Clinical Update on Differentiated Thyroid Cancer - Episode 2
Transcript: Marcia S. Brose, MD, PhD: Once a patient has been diagnosed with thyroid cancer, often by a fine needle aspirate, which is the first method of detection for thyroid cancer, they’re referred to a surgeon. At that point, a surgical intervention is usually planned. At that surgical intervention, the thyroid is usually removed. Most of the time, it is removed in its entirety. Sometimes, very rarely, half of the thyroid is removed. If there is any possibility that there are lymph nodes involved, they will also be removed at the same time. That’s usually the case when, on ultrasound, they look like they have been affected. Or they may have been biopsied previously. A patient will have both their thyroid as well the lateral lymph nodes removed at that time. That provides pathologic information and confirmation of the full diagnosis of thyroid cancer.
Sometimes patients will actually be diagnosed with a thyroid nodule but it doesn’t look like it needs to be removed at that time. And so that nodule may be followed on ultrasound for a period of time. At that point, the physician will look to see how big it is getting, how fast it is growing, and where it is located. Is it staying inside of the thyroid or does it look like it’s starting to approach the capsule and might be getting in trouble there? All of these things would be worrisome signs that this is, indeed, not a benign thyroid nodule but is an invasive cancer. These would all be signs that would then lead to a surgical intervention. A patient would have surgery to fully evaluate what is actually going on with that thyroid nodule.

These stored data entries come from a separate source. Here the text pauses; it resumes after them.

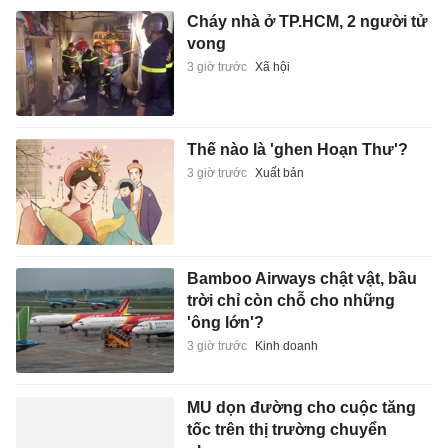
Cháy nhà ở TP.HCM, 2 người tử
vong
3 giờ trước
Xã hội
Thế nào là 'ghen Hoạn Thư'?
3 giờ trước
Xuất bản
Bamboo Airways chật vật, bầu
trời chỉ còn chỗ cho những
'ông lớn'?
3 giờ trước
Kinh doanh
MU dọn đường cho cuộc tăng
tốc trên thị trường chuyển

Johannes (Jan) Smit, MD, PhD: The purpose of the diagnostic workup is to determine whether the patient does or does not have thyroid cancer. If there is a very high suspicion for thyroid cancer, surgery will follow. The surgery will provide you with the answer of whether or not the nodule is malignant. The purpose of the diagnosis is not to determine the risk of the thyroid cancer patient dying or not dying from thyroid cancer. This is done after initial surgery. Having said that, when we have a very aggressive tumor that is large and grows fast, we are, of course, afraid that the patient might have metastases. In that case, we will do a more extensive diagnostic workup, including CT scans of the lungs and neck. We will also probably do more extensive imaging with scans like FDG-PET and things like that.

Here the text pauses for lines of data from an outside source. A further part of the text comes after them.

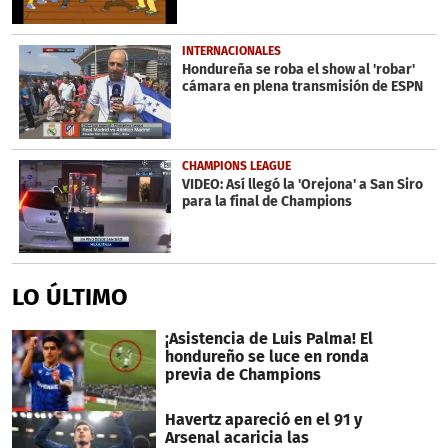
INTERNACIONALES
Hondureña se roba el show al 'robar'
cámara en plena transmisión de ESPN
CHAMPIONS LEAGUE
VIDEO: Así llegó la 'Orejona' a San Siro
para la final de Champions
LO ÚLTIMO
¡Asistencia de Luis Palma! El
hondureño se luce en ronda
previa de Champions
Havertz apareció en el 91 y
Arsenal acaricia las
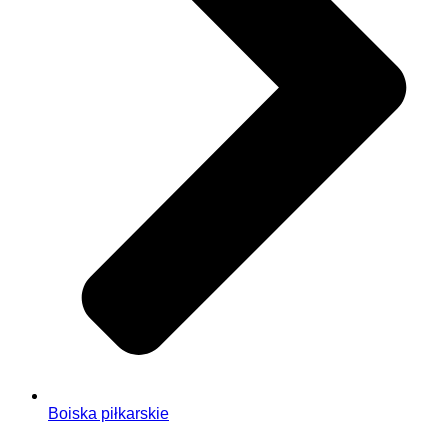
Boiska piłkarskie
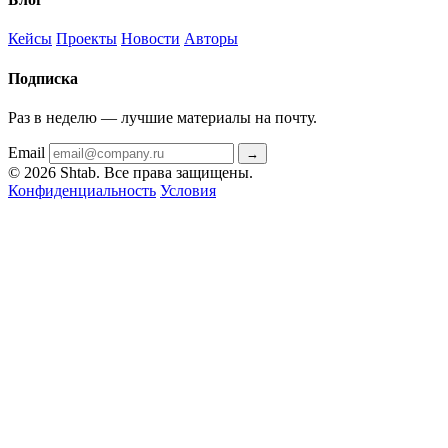
Кейсы
Проекты
Новости
Авторы
Подписка
Раз в неделю — лучшие материалы на почту.
Email
→
© 2026 Shtab. Все права защищены.
Конфиденциальность
Условия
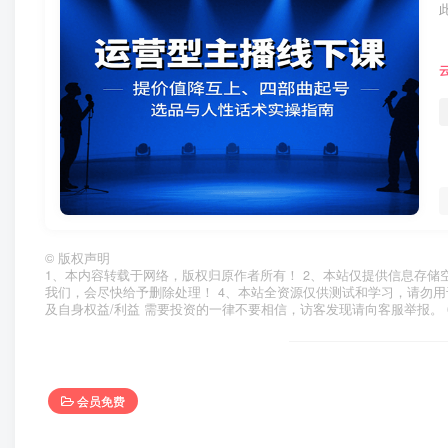
©
版权声明
1、本内容转载于网络，版权归原作者所有！ 2、本站仅提供信息存储
我们，会尽快给予删除处理！ 4、本站全资源仅供测试和学习，请勿用
及自身权益/利益 需要投资的一律不要相信，访客发现请向客服举报。 
会员免费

If we have a patient with metastases or a very aggressive local tumor, we know that the prognosis will be worse. But still, patients like this can be treated well with surgery and radioactive iodine if they have differentiated thyroid cancer. We can cure patients, for instance, with pulmonary metastases. At this stage of diagnosis, it’s very hard to have an idea about the prognosis of a patient.